Mayor Rahm Emanuel said Wednesday night that he will accept online applications from people who want to succeed former 7th Ward Ald. Sandi Jackson and ask a committee to winnow the field of contenders.
The web site will be up Friday and the panel will feature four members with “community representation,” Emanuel said. The panel, to be named next week, will “go through, interview people,” said the mayor, speaking at a Tribune-sponsored “Chicago Forward” event at the Field Museum. “They will give me recommendations so I will then select somebody.”
The next alderman for the South Side ward must have a record of “community involvement and engagement,” the mayor stated in a news release. Emanuel hopes to pick the replacement by mid-February.
Ald. Jackson was 20 months into her second term when she resigned last week as controversy continues to swirl around her husband, former U.S. Rep. Jesse Jackson Jr. He resigned shortly after his November re-election, citing his bipolar depression and acknowledging federal ethics probes into his use of campaign funds.
In 2007, Sandi Jackson defeated Darcel Beavers, daughter of former alderman and current Cook County Commissioner William Beavers, who now is under federal indictment for alleged misuse of his campaign fund. The mayor is leery of appointing anyone linked to either the Jacksons or the Beaverses, sources have told the Tribune.

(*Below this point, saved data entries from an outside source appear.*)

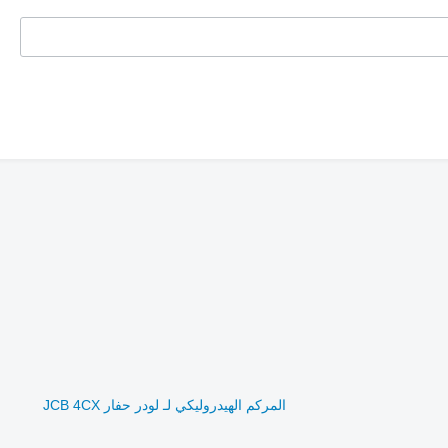
المركم الهيدروليكي لـ لودر حفار JCB 4CX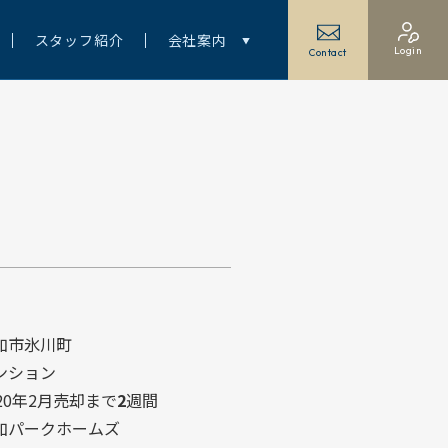
スタッフ紹介
会社案内
Login
Contact
加市氷川町
ンション
20年2月
売却まで
2
週間
加パークホームズ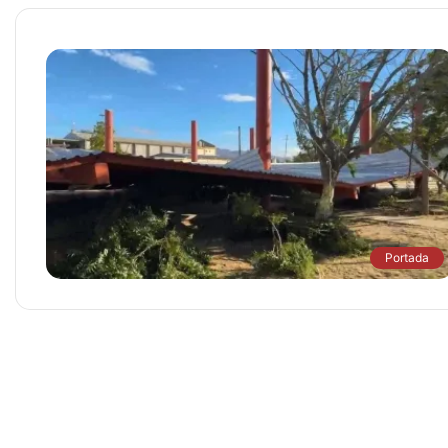
Portada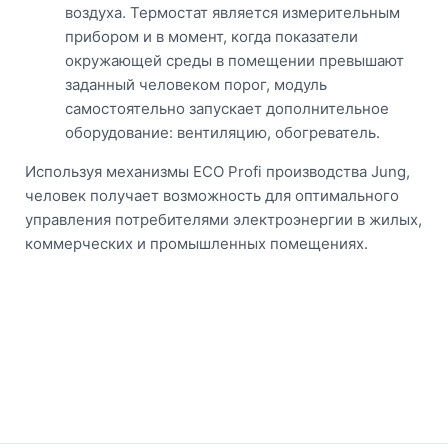
воздуха. Термостат является измерительным
прибором и в момент, когда показатели
окружающей среды в помещении превышают
заданный человеком порог, модуль
самостоятельно запускает дополнительное
оборудование: вентиляцию, обогреватель.
Используя механизмы ECO Profi производства Jung,
человек получает возможность для оптимального
управления потребителями электроэнергии в жилых,
коммерческих и промышленных помещениях.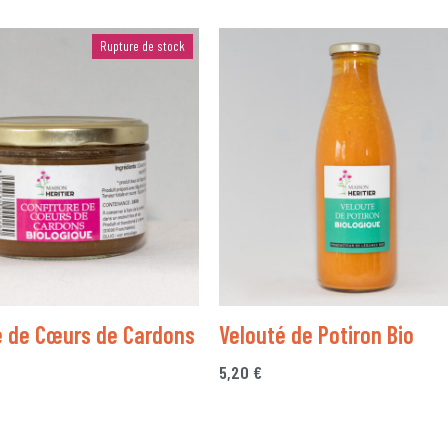
Rupture de stock
e de Cœurs de Cardons
Velouté de Potiron Bio
5,20
€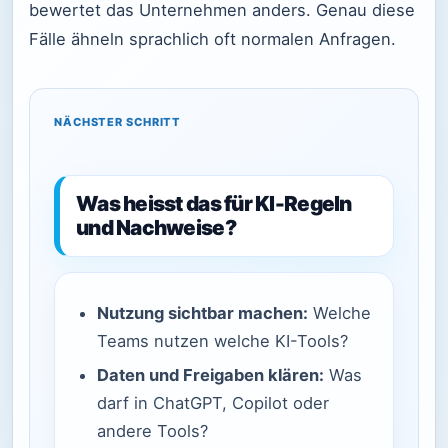
bewertet das Unternehmen anders. Genau diese
Fälle ähneln sprachlich oft normalen Anfragen.
NÄCHSTER SCHRITT
Was heisst das für KI-Regeln
und Nachweise?
Nutzung sichtbar machen:
Welche
Teams nutzen welche KI-Tools?
Daten und Freigaben klären:
Was
darf in ChatGPT, Copilot oder
andere Tools?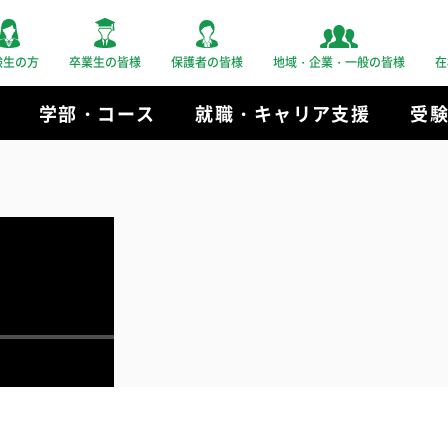
験生の方
卒業生の皆様
保護者の皆様
地域・企業・一般の皆様
在
学部・コース
就職・キャリア支援
受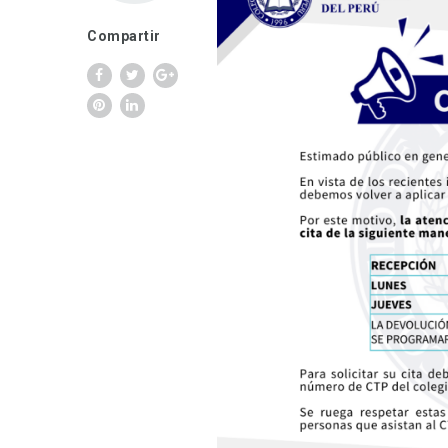
Compartir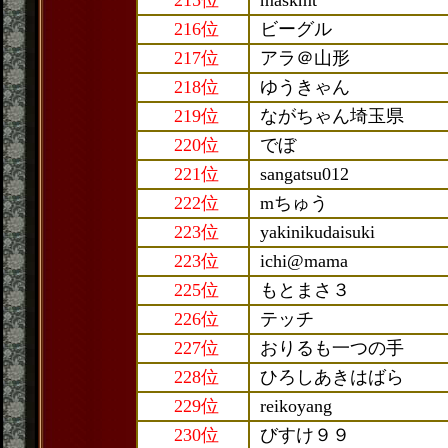
215位
maskmt
216位
ビーグル
217位
アラ＠山形
218位
ゆうきゃん
219位
ながちゃん埼玉県
220位
でぼ
221位
sangatsu012
222位
mちゅう
223位
yakinikudaisuki
223位
ichi@mama
225位
もとまさ３
226位
テッチ
227位
おりるも一つの手
228位
ひろしあきはばら
229位
reikoyang
230位
びすけ９９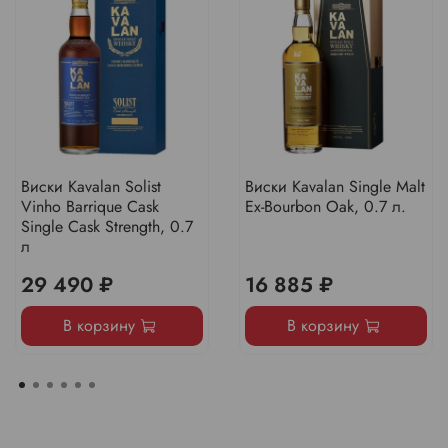
Виски Kavalan Solist
Виски Kavalan Single Malt
Vinho Barrique Cask
Ex-Bourbon Oak, 0.7 л.
Single Cask Strength, 0.7
л
29 490 ₽
16 885 ₽
В корзину
В корзину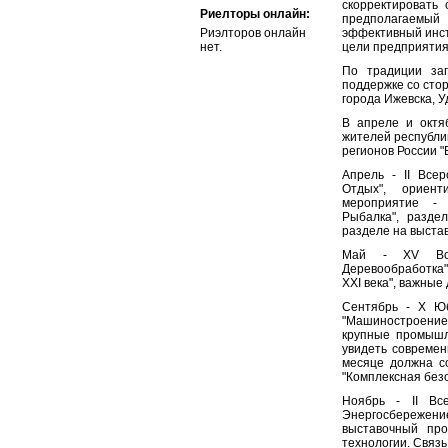
скорректировать
Риелторы онлайн:
предполагаемы
Риэлторов онлайн
эффективный инст
нет.
цели предприятия
По традиции зап
поддержке со сто
города Ижевска, У
В апреле и октя
жителей республи
регионов России "
Апрель - II Всер
Отдых", ориен
мероприятие - 
Рыбалка", разде
разделе на выста
Май - XV Всер
Деревообработка"
ХХI века", важные
Сентябрь - X Ю
"Машиностроение.
крупные промышл
увидеть современ
месяце должна со
"Комплексная без
Ноябрь - II Все
Энергосбережение
выставочный про
технологии. Связ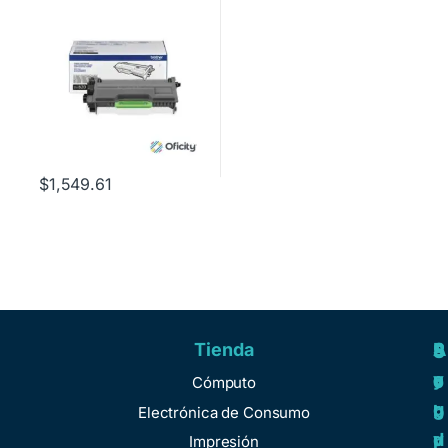
Color Negro
$
1,549.61
Tienda
A
R
S
S
y
e
e
o
Cómputo
u
g
r
b
Electrónica de Consumo
d
u
v
r
Impresión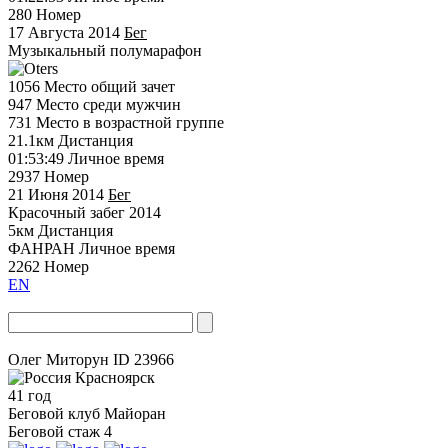
280
Номер
17 Августа 2014
Бег
Музыкальный полумарафон
1056
Место общий зачет
947
Место среди мужчин
731
Место в возрастной группе
21.1км
Дистанция
01:53:49
Личное время
2937
Номер
21 Июня 2014
Бег
Красочный забег 2014
5км
Дистанция
ФАНРАН
Личное время
2262
Номер
EN
Олег Миторун
ID 23966
Красноярск
41 год
Беговой клуб
Майоран
Беговой стаж
4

Emanuel was asked how much input a retiring alderman should have into selecting a successor, given perennial chatter about longtime Ald. Richard Mell, 33rd, seeking to engineer an appointment for his daughter, state Rep. Deb Mell.
“They should have a say as much as — my view is to make sure the community is heard,” responded the mayor, who added he hopes the format for picking Jackson's successor becomes the template for replacing aldermen.
About 550 people watched the 50-minute interview conducted by Bruce Dold, the Tribune editorial page editor, at an event co-sponsored by corporate advertiser ComEd. Proceeds from the $20-a-ticket forum went to the Chicago Tribune Foundation charity, organizers said.
Emanuel largely hewed to his talking points while discussing topics such as the city's pension crisis, the bloodshed on Chicago streets and the importance of a longer school day for Chicago public schools students.
Asked what his greatest failure has been as mayor, Emanuel said he should have had “a different type of conversation” with the Chicago Teachers Union about how to handle the school district's financial problems prior to the September strike. But Emanuel stopped short of saying he could have avoided the strike.
Emanuel also touched on the need for stronger gun control laws at the local, state and federal level, an idea he has returned to repeatedly in recent weeks. In addition, the mayor said the city cannot get out of its much-criticized 75-year lease of the city’s parking meter system engineered by his predecessor because most of the $1.15 billion upfront payment has been spent.